Esse modelo gera verdadeiras obras de arte de alta qualidade e lida muito bem com gerar imagens com texto também.

O único defeito desse modelo é a censura embutida nele, que é exagerada. Uma das coisas que fiz para testar esses modelos quando os instalei foi gerar uma imagem do Alucard, da franquia Castlevania. E é impossível descrever o Alucard sem falar em vampiros, tema gótico, estilo chiaroscuro, etc. O resultado de usar prompts desse tipo é que o modelo acaba bloqueando completamente a imagem e renderizando apenas uma imagem de cor sólida com um letreiro de "content blocked by safety filter". Mas isso é simples de contornar na maioria das situações, basta fazer um prompt melhor, mesmo.

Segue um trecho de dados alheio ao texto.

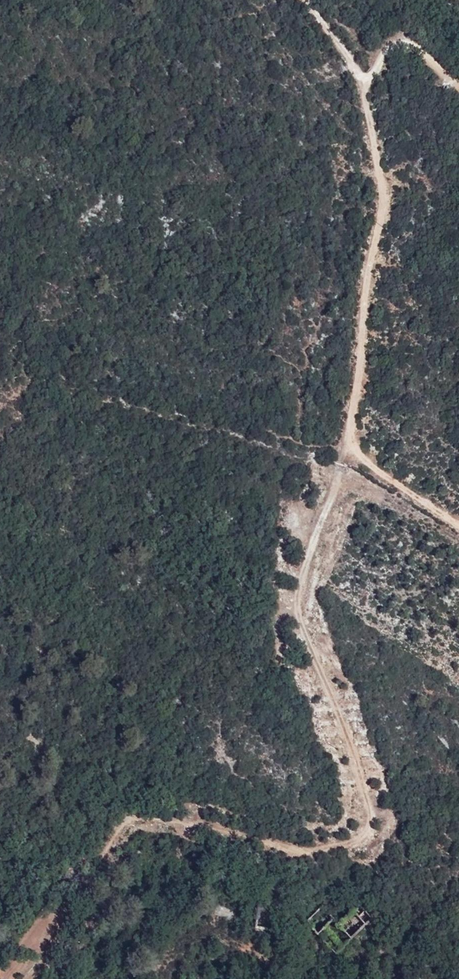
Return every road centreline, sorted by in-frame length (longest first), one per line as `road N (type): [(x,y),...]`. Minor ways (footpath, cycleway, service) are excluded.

O Bonsai Image 4B é de longe o modelo mais leve em termos de tamanho. Foi o primeiro modelo de difusão que coloquei aqui. Ele possui uma base de um FLUX.2 Klein 4B, porém quantizado para 1.58-bit em ternário. Como você pode ver, ele lembra um pouco o que a PrismML fez com o Bonsai 27B, e a forma de criar prompts para ele é mais com descrições da cena em linguagem natural. Keyword stacking (ex. insistir em referenciar alta qualidade várias vezes) e mood contraditório não são com ele.

A ferramenta que criei para rodar esses modelos de difusão começou a existir primariamente por causa desse modelo, porque ele depende de um backend próprio (gemlite) para execução.

Esse modelo foi produzido pela Alibaba (criadores da família Qwen). Usa uma base Lumina2, e opera melhor gerando imagens 1024x1024 que 512x512, sendo portanto o único modelo referenciado aqui que prefere resoluções maiores. É um bom modelo para gerações de boa qualidade. Se estiver em dúvida de onde começar, esse é um bom começo.

  • Galeria de Comparação

    Abaixo, você pode ver algumas imagens geradas para cada modelo. Foi usado o prompt a seguir:

    A serene sunset landscape with a small wooden cabin by a calm lake, surrounded by pine forest, golden hour light reflecting on water, photorealistic.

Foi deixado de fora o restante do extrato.